WHAT THIS TASK INVOLVES — In the passage on Raymond E. Feist's career, which book brought the Riftwar saga to an end, and in what year was it published?

QUOTED PASSAGE —
As Raymond E. Feist graduated from college in 1977 and had his first book, the best seller Magician, published in 1982, his career has pretty much always read 'best selling fantasy author'. In between graduating and publishing Magician he did dabble a bit in role playing games, but I don't think it was ever a serious career path for him. The setting of Midkemia (where most of Feist's Riftwar books are set) was originally worked on as part of a role playing game that he and friends played during college.
Originally I don't think Feist wanted to get locked into writing endless Riftwar entries. After completing the first trilogy (Magician, which can quite easily be read as a standalone, Silverthorn and A Darkness at Sethanon) he moved away from it with Faerie Tale, a rather Stephen Kingish horror that also dealt with congress with the world of the fae in a similar way to Tom Deitz's YA Tales of David Sullivan. Readers wanted more Riftwar, though, and while Faerie Tale is now regarded quite fondly, Raymond Feist was steered back to the Riftwar. With Janny Wurtz he wrote the Empire trilogy, which is set on the Asian influenced world of Kelewan and only deals peripherally with Midkemia. That too was rather ground breaking for the time as Kelewan is clearly medieval Japan and not many fantasies at the time used that sort of setting.
Over the years he continued to churn out Riftwar books (at one point he did admit that he was writing them purely and simply to finance an expensive divorce). He did write some other non Riftwar work, but continued to be mostly known for that. His most recent book Magician's End (2013) was the 30th Riftwar book, published 31 years after Magician and as the title suggests it brought the saga to an end.
He doesn't have anything upcoming, but as far as I know is still an active writer and keeps a presence online at Crydee.com.

SOURCE EXCERPT —
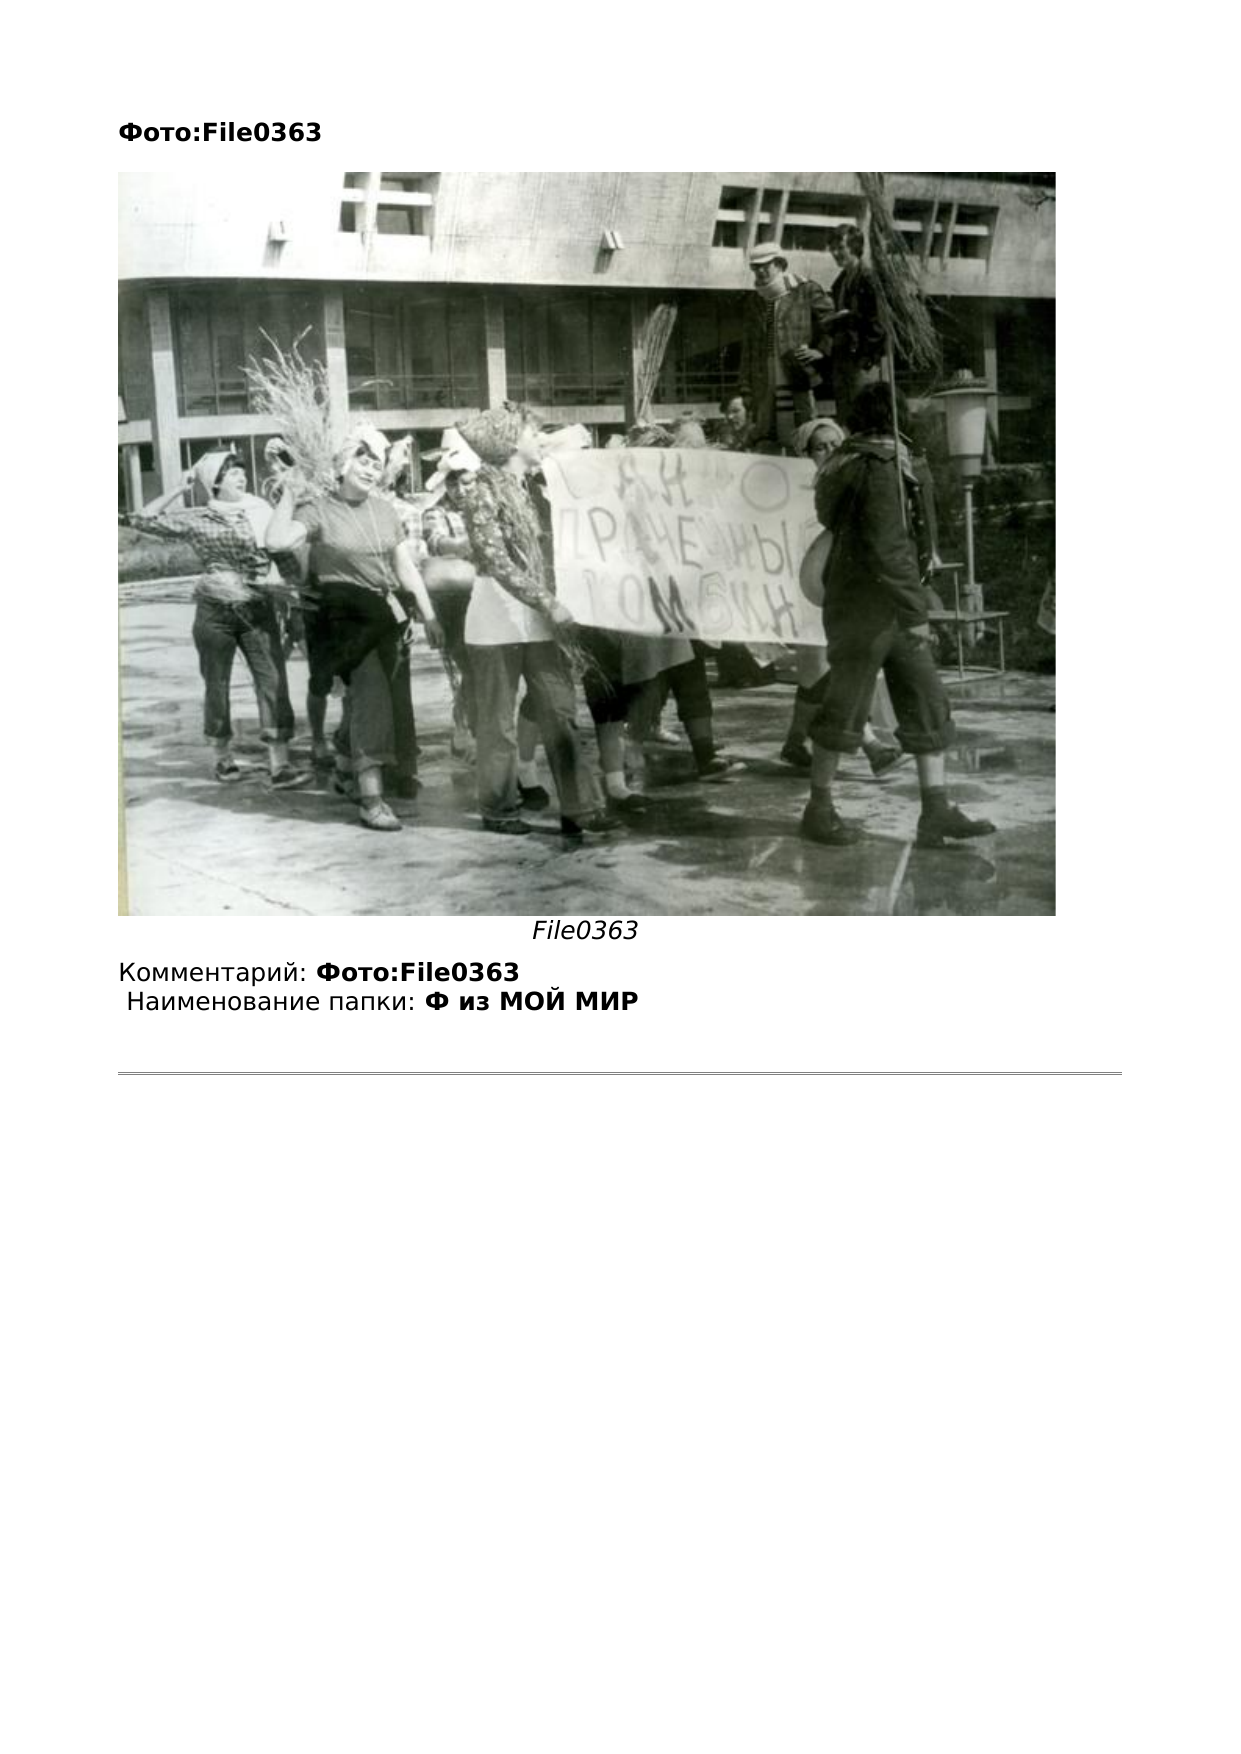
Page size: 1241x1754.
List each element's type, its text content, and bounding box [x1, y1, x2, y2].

FULL RESPONSE — Magician's End, published in 2013.